[Obiettivi]
A. Secondo il testo sulle migrazioni in Campania, quale nazionalità occupa il primo posto tra quelle più rappresentate nella regione?
B. Trascriva il passo del testo sulle migrazioni in Campania compreso tra "Raffrontando questo dato" e "2,5% a Benevento.", estremi inclusi, cambiando "province" in "aree".

[Estratto da leggere]
□ □ □ □ □

Le invasioni percepite
(Irpinia e migranti: 2° parte)
di Paola Gerola

I cittadini stranieri ospitati in provincia di Avellino rappresentano solo il 6% degli arrivi in Campania. Circa il 50% degli immigrati, infatti, risiede nella provincia di Napoli, il 22% a Salerno, il 19% a Caserta e il 3% a Benevento.
Raffrontando questo dato con le popolazioni complessive della singole province, si ottiene che l’incidenza della popolazione straniera su quella autoctona è del 4,4% nelle province di Caserta e Salerno, del 3,5% a Napoli, del 3% in quella di Avellino e del 2,5% a Benevento.
Questi numeri da soli già danno il senso di una percezione sociale errata del tema “migranti”. Infatti, seppure in Campania, la crescita demografica relativa ai recenti flussi migratori è maggiore della media nazionale ed una delle più elevate tra tutte le regioni italiane, i circa 217.500 stranieri regolarmente presenti, rappresentano solo il 4% della popolazione residente.
Sono 166 le nazionalità di provenienza. Tra quelle più rappresentate, l’Ucraina è al primo posto (41.324), seguita da Romania (37.905), Marocco (19.195), Sri Lanka (14.090) e Cina (11.641).
Lo stesso vale per il dato nazionale. Anche se negli ultimi anni, anche a seguito dei recenti conflitti internazionali, i processi migratori verso l’occidente si sono intensificati in maniera esponenziale, in Italia, gli stranieri residenti sono solo l’8,2% della popolazione. Una delle percentuali più basse in Europa (Austria 13,2%, Irlanda 11,9%, Belgio 11,6%, Spagna 9,6%, Germania 9,3%, Inghilterra 8,4%).

□ □ □ □ □

(Dati tratti da una raccolta)
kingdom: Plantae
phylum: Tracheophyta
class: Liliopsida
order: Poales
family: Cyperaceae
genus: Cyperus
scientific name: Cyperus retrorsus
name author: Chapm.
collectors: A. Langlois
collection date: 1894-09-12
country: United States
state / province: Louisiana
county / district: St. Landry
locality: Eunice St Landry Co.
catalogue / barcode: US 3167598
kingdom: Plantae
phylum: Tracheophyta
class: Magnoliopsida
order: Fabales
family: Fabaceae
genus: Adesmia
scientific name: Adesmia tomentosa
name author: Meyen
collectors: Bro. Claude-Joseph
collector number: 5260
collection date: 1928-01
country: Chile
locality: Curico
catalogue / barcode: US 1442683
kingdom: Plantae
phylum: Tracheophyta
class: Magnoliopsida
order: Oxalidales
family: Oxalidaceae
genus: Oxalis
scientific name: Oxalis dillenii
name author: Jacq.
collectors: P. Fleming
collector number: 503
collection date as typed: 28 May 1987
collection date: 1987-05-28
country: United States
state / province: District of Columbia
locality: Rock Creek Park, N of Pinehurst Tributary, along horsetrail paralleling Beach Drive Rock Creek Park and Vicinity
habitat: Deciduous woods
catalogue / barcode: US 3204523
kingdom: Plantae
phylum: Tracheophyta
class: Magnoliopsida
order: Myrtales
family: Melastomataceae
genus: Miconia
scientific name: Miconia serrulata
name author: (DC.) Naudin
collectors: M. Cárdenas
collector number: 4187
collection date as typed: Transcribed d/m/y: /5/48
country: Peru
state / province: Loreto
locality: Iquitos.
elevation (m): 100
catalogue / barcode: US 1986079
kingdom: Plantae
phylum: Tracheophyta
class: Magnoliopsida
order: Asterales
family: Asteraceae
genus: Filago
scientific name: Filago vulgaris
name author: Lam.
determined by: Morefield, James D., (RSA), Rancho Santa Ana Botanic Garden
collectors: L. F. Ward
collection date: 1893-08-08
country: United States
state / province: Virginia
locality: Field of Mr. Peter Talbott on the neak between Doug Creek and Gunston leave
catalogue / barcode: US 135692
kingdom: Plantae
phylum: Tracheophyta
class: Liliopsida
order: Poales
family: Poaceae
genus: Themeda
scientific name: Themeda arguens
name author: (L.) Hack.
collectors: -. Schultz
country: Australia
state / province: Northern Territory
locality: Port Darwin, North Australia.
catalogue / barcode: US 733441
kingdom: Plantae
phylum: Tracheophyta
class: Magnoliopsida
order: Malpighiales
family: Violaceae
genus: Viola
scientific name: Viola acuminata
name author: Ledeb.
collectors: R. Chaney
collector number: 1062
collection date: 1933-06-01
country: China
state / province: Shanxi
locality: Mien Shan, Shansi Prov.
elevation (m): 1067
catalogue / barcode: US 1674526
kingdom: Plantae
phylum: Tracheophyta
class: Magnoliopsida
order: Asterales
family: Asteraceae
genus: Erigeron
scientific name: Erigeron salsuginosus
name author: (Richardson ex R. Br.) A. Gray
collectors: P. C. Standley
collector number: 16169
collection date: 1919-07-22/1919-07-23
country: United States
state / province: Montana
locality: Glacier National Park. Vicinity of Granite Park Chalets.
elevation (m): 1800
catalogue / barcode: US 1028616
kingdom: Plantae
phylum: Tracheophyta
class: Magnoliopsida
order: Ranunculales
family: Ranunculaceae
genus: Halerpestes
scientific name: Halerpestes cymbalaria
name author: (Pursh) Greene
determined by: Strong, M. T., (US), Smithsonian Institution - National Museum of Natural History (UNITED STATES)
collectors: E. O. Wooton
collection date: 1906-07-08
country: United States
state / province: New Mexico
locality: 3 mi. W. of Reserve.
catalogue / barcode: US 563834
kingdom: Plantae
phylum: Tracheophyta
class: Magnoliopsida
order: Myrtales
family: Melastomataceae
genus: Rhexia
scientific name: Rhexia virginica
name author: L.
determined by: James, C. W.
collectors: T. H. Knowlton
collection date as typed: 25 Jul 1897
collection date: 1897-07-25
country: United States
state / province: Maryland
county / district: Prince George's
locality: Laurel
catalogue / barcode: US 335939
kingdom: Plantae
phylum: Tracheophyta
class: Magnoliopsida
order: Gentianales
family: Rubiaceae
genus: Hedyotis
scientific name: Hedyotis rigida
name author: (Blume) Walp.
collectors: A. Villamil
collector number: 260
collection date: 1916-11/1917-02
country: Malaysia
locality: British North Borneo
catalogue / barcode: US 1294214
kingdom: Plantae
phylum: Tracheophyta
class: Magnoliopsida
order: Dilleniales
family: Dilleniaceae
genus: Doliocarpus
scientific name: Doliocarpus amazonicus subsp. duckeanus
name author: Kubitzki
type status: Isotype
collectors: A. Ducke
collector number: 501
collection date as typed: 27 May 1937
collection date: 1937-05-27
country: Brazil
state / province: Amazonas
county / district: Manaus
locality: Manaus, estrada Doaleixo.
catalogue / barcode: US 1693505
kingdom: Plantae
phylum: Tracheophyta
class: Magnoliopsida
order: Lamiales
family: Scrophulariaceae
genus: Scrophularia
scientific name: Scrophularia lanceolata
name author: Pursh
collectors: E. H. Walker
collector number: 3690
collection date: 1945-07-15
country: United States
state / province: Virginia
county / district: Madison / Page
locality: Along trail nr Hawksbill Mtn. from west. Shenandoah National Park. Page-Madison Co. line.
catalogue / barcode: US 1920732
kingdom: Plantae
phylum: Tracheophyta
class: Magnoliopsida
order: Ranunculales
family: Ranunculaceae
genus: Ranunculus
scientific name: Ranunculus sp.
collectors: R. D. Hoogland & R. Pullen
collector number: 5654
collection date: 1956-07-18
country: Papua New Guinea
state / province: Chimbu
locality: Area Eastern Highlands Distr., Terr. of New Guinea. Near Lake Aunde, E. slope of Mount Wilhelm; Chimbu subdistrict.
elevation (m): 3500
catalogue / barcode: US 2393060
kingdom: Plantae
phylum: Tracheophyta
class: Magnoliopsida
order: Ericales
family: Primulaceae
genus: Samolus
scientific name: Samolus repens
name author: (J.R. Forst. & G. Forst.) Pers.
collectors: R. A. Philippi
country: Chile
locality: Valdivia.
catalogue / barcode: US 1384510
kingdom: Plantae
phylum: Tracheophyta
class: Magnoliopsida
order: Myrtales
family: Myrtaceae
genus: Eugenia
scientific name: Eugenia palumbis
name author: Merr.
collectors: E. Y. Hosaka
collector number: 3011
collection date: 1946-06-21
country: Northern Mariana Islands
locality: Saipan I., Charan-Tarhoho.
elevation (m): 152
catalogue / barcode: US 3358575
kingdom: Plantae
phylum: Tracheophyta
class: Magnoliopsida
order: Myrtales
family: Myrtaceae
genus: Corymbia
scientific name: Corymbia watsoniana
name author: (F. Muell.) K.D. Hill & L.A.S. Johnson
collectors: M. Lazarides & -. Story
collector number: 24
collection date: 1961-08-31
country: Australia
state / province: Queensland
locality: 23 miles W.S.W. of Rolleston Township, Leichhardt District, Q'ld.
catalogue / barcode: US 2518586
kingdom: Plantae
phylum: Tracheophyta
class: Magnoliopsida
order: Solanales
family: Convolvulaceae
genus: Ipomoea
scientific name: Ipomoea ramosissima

□ □ □ □ □

[Elenco risposte]
A. L'Ucraina, con 41.324 presenze.

B.
Raffrontando questo dato con le popolazioni complessive della singole aree, si ottiene che l’incidenza della popolazione straniera su quella autoctona è del 4,4% nelle aree di Caserta e Salerno, del 3,5% a Napoli, del 3% in quella di Avellino e del 2,5% a Benevento.